==== Extrait à étudier

C’est d’ailleurs le message qu’a fait passer l’ambassadeur des Etats-Unis, Tulinabo Mushingi. Après avoir salué les étapes d’ores et déjà franchies, il a précisé : « Nous, nous attendons d’ici janvier pour voir effectivement ce qu’ils vont décider […] Il faut qu’on commence à parler des élections dans le discours public. Je dois le dire et je vais le répéter aussi, vous savez, la patience de la communauté internationale, c’est comme pour le peuple. Pour le moment, ça va et on souhaite que cela continue […] Mais il faut qu’on voie du progrès à l’approche de l’année 2015 »*. Tulinabo Mushingi (il est originaire de l’Est de la RDC) est bien placé pour alerter les responsables politiques burkinabè sur le temps qui passe. Dès sa nomination, il avait entrepris de parcourir 34 localités dans les treize régions du Burkina Faso, avait rencontré les leaders de l’opposition et dit ce qu’il avait à dire : « Une démocratie est renforcée quand le gouvernement respecte la Constitution ». Alain-Edouard Traoré, ministre de la Communication, Porte-parole du gouvernement, avait répliqué : « Le peuple burkinabè est souverain, c’est lui qui décide », tandis que Blaise Compaoré, depuis Washington, avait affirmé quelques semaines plus tard : « Il n’y a pas d’institutions fortes, sans hommes forts… ». De ces « coups de menton », il ne reste plus rien aujourd’hui, le peuple ayant « décidé » de renvoyer les « hommes forts » à leur salle de gym !
L’ambassadeur de France, Gilles Thibault, est tout autant dans l’attente du concret : « Que la transition conduise à l’organisation d’élections libres et transparentes dans les délais fixés »*. La chute de Compaoré avait pourtant été saluée avec lyrisme par Thibault qui évoquait « le courage du peuple burkinabè pour son combat au service de la liberté et de la démocratie » évoquant une « victoire » qui « est la sienne », son « admiration face à la détermination de la jeunesse, des organisations de la société civile et de l’ex-opposition politique » et relevant « le professionnalisme et le sens des responsabilités des forces armées et de sécurité »**.
Le départ de Compaoré, dans les conditions où cela s’est fait, a donné satisfaction à Paris : vite fait bien fait et les Français installés là-bas n’ont pas subi d’outrages. François Hollande, lors du sommet de la Francophonie de Dakar, le week-end dernier, a martelé avec insistance sa satisfaction. Mais la « transition » ne peut pas être, vue de Paris, la « révolution ». Thibault l’a dit : la transition doit conduire « à l’organisation d’élections libres et transparentes dans les délais fixés ». Le reste, tout le reste, n’est que bavardage et perte de temps. Et ce n’est pas en douze mois (il n’en reste que onze et, compte tenu des fêtes de fin d’année, autant dire dix seulement !) que le Burkina Faso va changer de physionomie.

========

**Consigne 1**
Répondez à ces questions d'après l'extrait sur la transition au Burkina Faso :
(a) Combien de localités Tulinabo Mushingi avait-il parcourues dès sa nomination ?
(b) Comment s'appelle l'ambassadeur de France cité dans l'extrait ?
(c) À quelle occasion François Hollande a-t-il affiché sa satisfaction ?

==== Données à examiner

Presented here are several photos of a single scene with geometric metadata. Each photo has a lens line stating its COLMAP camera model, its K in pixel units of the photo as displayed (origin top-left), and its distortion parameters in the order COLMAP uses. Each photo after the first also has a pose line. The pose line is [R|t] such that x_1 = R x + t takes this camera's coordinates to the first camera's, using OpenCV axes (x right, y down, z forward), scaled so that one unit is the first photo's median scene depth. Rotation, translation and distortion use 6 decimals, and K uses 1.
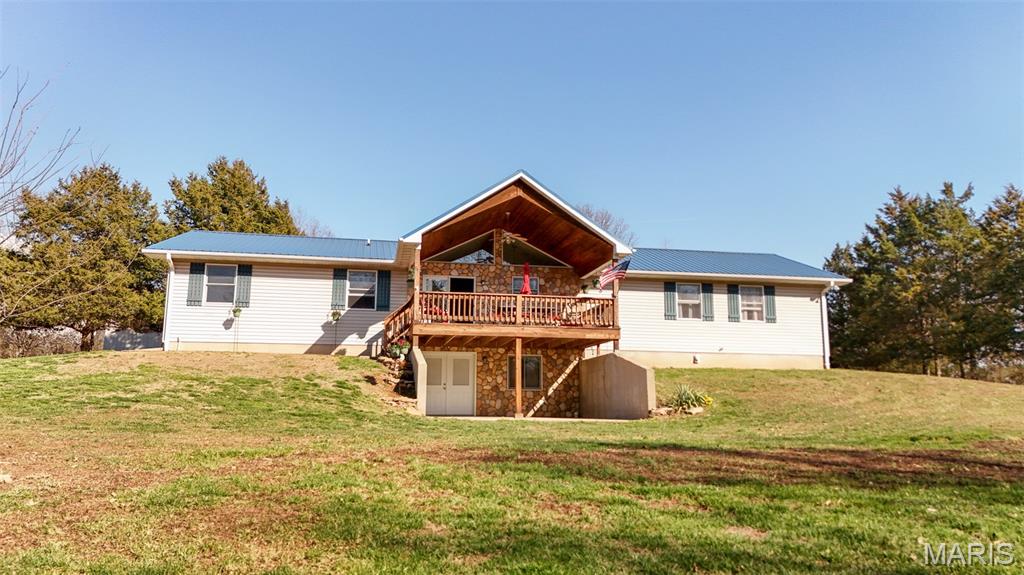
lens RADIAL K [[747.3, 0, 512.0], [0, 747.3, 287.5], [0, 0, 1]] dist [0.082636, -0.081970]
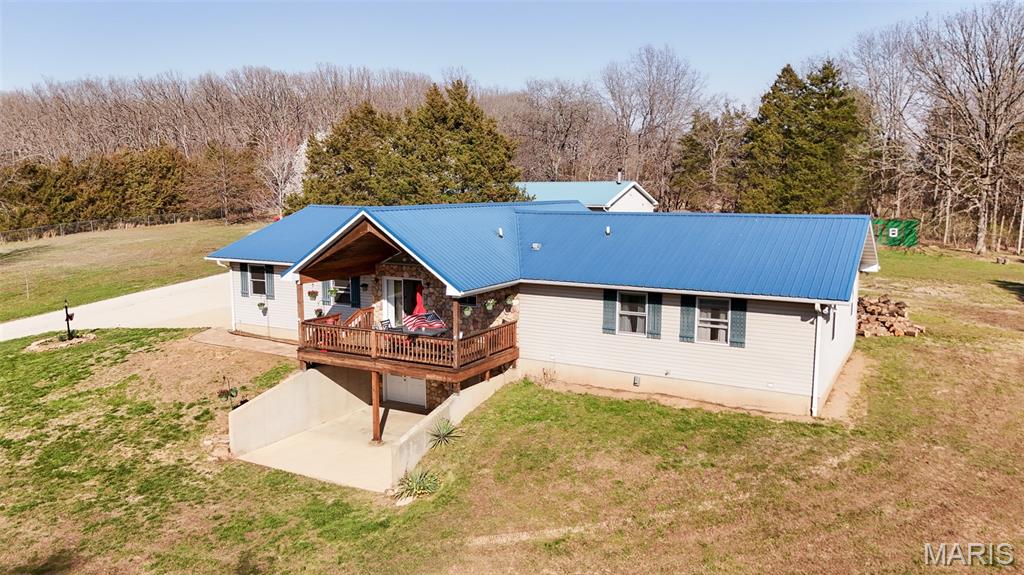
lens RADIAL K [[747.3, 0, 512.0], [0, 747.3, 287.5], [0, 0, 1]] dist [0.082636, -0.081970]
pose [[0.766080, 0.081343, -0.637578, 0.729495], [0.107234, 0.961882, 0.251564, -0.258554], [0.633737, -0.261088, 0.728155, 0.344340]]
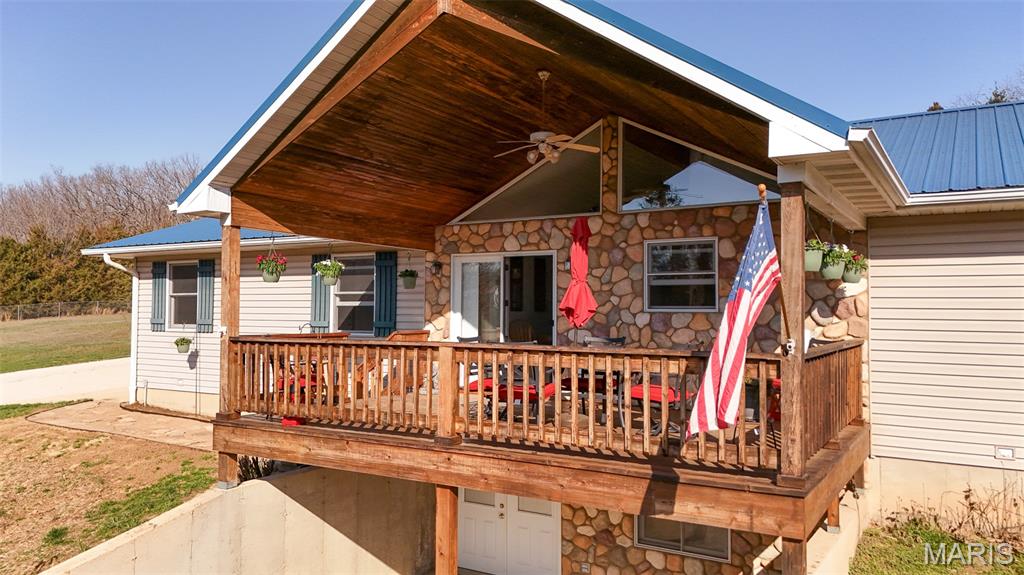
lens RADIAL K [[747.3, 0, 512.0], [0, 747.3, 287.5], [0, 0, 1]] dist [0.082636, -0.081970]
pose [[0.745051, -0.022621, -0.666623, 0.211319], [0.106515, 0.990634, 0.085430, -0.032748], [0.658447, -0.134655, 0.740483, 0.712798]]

========
==== Données à examiner

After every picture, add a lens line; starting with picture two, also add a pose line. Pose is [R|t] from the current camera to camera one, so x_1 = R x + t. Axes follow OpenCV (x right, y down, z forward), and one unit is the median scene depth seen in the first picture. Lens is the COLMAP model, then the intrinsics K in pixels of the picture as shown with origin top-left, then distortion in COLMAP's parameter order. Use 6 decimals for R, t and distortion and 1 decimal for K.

========
==== Données à examiner

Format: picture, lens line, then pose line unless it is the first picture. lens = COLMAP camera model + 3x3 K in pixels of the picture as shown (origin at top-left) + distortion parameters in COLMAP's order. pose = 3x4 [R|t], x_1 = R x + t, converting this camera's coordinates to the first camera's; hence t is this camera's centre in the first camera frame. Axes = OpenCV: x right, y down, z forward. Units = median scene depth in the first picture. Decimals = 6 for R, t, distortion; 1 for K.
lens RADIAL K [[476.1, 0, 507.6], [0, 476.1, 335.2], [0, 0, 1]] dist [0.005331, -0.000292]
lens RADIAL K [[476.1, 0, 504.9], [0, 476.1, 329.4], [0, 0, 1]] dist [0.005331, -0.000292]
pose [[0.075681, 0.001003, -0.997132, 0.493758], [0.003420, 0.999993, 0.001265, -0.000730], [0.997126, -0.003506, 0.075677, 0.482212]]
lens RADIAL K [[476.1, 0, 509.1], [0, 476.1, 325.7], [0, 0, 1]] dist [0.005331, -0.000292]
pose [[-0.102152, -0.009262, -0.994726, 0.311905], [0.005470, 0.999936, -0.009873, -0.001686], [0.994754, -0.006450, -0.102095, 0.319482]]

========

**Consigne 2**
Recopiez à l'identique les entrées, de la ligne contenant « Presented here are » jusqu'à la ligne contenant « -0.134655, 0.740483, 0.712798]] », ces deux lignes incluses. N'y mettez pas les images.

**Réponse rédigée 1**
(a) 34 localités, dans les treize régions du Burkina Faso.
(b) Gilles Thibault.
(c) Lors du sommet de la Francophonie de Dakar, le week-end dernier.

**Réponse rédigée 2**
Presented here are several photos of a single scene with geometric metadata. Each photo has a lens line stating its COLMAP camera model, its K in pixel units of the photo as displayed (origin top-left), and its distortion parameters in the order COLMAP uses. Each photo after the first also has a pose line. The pose line is [R|t] such that x_1 = R x + t takes this camera's coordinates to the first camera's, using OpenCV axes (x right, y down, z forward), scaled so that one unit is the first photo's median scene depth. Rotation, translation and distortion use 6 decimals, and K uses 1.
lens RADIAL K [[747.3, 0, 512.0], [0, 747.3, 287.5], [0, 0, 1]] dist [0.082636, -0.081970]
lens RADIAL K [[747.3, 0, 512.0], [0, 747.3, 287.5], [0, 0, 1]] dist [0.082636, -0.081970]
pose [[0.766080, 0.081343, -0.637578, 0.729495], [0.107234, 0.961882, 0.251564, -0.258554], [0.633737, -0.261088, 0.728155, 0.344340]]
lens RADIAL K [[747.3, 0, 512.0], [0, 747.3, 287.5], [0, 0, 1]] dist [0.082636, -0.081970]
pose [[0.745051, -0.022621, -0.666623, 0.211319], [0.106515, 0.990634, 0.085430, -0.032748], [0.658447, -0.134655, 0.740483, 0.712798]]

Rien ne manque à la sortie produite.